PASSAGE SHOWN:
-------
Overview

In this assignment, you will use the math library you created in the previous assignment to write a BASH script for a simulation.

Reading

Advanced Bash Scripting Guide: Sections 9-13, 25-26, 29-34

Cat & Mouse Primer

The scene is an urban park; a cat watches a mouse run around the base of a statue of the first computer. Over the course of a minute, the somewhat witless mouse moves one meter counterclockwise around the statue's base, which is circular and 2 meters in diameter. Every minute, the cat pursues the mouse as follows:

• If the cat can see the mouse, the cat moves 1 meter toward the statue.
• If the cat can't see the mouse, the cat circles 1.25 meters counterclockwise around the statue.

The cat plans eventually to get close enough to the mouse to make it a juicy lunch. The mouse by accident, however, may manage to keep completely out of sight of the cat, since both the cat and the mouse are moving counter-clockwise. Should the chase go on more than 30 minutes, however, the cat will get tired and wander off.

Trigonometric Information

All angles are in radians for the following information:

• The cat sees the mouse if:

  1 <= (cat radius) * cos (cat angle - mouse angle)
  

• When the cat circles distance around the statue, its radius does not change, and the change in its angle can be calculated from the relationship:

  angle = (distance) / (arc radius)
  

• The cat catches the mouse when it (the cat) moves past the mouse while at the base of the statue, i.e. when the cat radius is 1.0 and the mouse angle lies between the old cat angle and the new cat angle. An angle B is between angles A and C iff both of the following criteria are met. (Note: The difference C-A is assumed to be less than 90 degrees, or pi/2 radians.):

  1) cos (B-A) > cos (C-A)
  2) cos (C-B) > cos (C-A).
  

• Note that the cat cannot move inside the statue's base; hence if the cat is, say, at radius 1.7 and sees the mouse, it can move in only 0.7 meters, up to the base of the statue.

• Remember that angles a, a + 2pi, a + 4pi, ... are all equal.

Why use BASH?

Indeed it is true that most experienced programmers, even those extremely versed in shell scripting, would not choose BASH to tackle a problem like this. However, the main reasons against using BASH for this type of problem in the real world present us with a unique educational opportunity to explore different aspects of shell programming. The mere fact that a simulation like this can be done using BASH and UNIX tools shows the power and versitility that shell programming has to offer.
-------
MATERIAL PROVIDED:

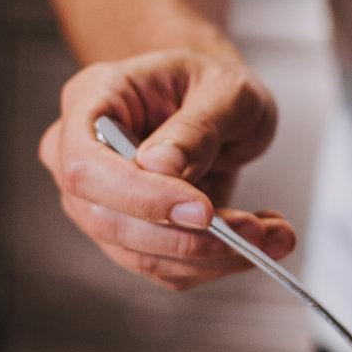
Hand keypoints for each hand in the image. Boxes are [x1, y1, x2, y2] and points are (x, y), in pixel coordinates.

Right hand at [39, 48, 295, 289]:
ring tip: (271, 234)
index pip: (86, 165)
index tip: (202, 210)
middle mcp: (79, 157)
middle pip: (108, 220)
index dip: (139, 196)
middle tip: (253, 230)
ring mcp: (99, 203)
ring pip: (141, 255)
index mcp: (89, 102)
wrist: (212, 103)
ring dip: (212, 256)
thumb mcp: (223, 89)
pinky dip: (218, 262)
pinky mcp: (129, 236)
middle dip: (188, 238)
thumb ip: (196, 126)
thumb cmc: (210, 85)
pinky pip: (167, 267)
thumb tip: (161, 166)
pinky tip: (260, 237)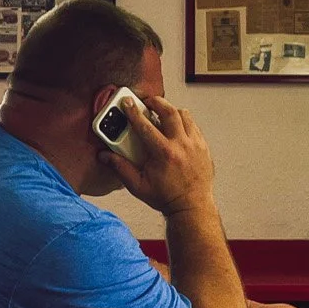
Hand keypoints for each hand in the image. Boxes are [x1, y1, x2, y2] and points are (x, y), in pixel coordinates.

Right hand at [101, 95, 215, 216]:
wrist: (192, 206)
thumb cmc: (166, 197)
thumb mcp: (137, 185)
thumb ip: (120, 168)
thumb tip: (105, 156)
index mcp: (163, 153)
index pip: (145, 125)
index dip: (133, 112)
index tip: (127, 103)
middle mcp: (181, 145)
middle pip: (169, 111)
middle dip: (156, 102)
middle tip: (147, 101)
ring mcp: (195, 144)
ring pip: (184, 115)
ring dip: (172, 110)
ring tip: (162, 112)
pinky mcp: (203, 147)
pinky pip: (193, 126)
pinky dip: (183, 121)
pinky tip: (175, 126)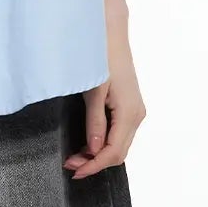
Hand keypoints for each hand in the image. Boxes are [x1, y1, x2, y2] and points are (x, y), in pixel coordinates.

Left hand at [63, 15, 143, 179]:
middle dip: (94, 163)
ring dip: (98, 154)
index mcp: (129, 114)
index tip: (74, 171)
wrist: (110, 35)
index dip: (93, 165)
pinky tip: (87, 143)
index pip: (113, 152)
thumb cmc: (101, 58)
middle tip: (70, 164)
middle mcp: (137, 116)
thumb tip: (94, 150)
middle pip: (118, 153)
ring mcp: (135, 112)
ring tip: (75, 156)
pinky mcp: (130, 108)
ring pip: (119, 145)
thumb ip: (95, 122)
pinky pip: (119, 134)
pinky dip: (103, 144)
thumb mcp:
-------
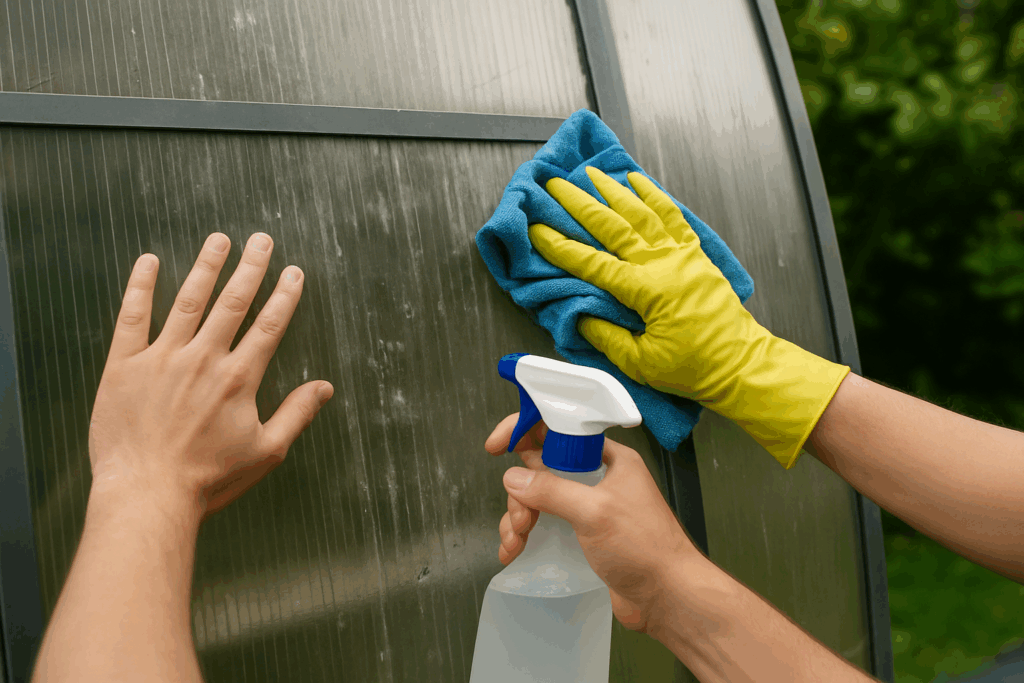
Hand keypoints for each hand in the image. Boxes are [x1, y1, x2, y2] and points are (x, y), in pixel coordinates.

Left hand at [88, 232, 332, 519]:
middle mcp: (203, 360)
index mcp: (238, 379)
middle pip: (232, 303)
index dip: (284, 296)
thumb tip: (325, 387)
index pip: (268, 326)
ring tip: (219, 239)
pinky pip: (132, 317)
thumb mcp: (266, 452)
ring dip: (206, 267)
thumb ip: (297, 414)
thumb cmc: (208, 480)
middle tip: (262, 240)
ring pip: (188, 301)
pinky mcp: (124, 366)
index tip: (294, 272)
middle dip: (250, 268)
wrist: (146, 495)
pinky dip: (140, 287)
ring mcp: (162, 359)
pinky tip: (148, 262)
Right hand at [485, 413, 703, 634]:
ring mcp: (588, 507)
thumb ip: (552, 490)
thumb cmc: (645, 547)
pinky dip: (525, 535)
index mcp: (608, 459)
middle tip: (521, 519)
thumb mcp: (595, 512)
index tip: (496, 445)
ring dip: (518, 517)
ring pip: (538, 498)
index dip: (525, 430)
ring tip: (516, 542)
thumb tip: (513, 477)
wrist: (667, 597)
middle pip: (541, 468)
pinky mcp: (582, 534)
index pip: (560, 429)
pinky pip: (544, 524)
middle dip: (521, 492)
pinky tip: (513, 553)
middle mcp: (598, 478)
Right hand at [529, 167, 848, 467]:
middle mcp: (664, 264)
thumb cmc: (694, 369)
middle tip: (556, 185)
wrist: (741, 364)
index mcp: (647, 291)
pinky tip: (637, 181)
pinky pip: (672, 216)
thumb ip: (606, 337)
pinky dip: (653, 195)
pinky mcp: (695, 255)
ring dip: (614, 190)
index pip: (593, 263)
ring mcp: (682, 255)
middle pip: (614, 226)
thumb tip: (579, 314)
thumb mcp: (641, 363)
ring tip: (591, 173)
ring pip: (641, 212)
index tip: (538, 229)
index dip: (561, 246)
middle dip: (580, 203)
-------
WORK ITEM A: In the cat and mouse assignment, how far does the cat circle counterclockwise around the statue when it can't see the mouse?
WORK ITEM B: Please mark each statement yes or no according to the cat and mouse assignment, and quote the deciding words: (i) The statue's base is 2 meters in diameter. (ii) The cat gives up if the chase lasts more than 20 minutes. (iii) The angles in the trigonometric information are given in degrees.
WORK ITEM C: Summarize the cat and mouse assignment in two sentences.

TASK SOLUTION A: 1.25 meters.

TASK SOLUTION B:
(i) Yes: "which is circular and 2 meters in diameter"
(ii) No: "Should the chase go on more than 30 minutes, however, the cat will get tired and wander off."
(iii) No: "All angles are in radians for the following information"

TASK SOLUTION C: The assignment asks for a BASH script, built with the math library from the previous assignment, that simulates a cat chasing a mouse around the circular base of a statue in a park. Each minute the cat moves 1 meter toward the statue if it sees the mouse or circles 1.25 meters counterclockwise if it doesn't, and it catches the mouse by moving past it at the statue's base unless it wanders off after more than 30 minutes.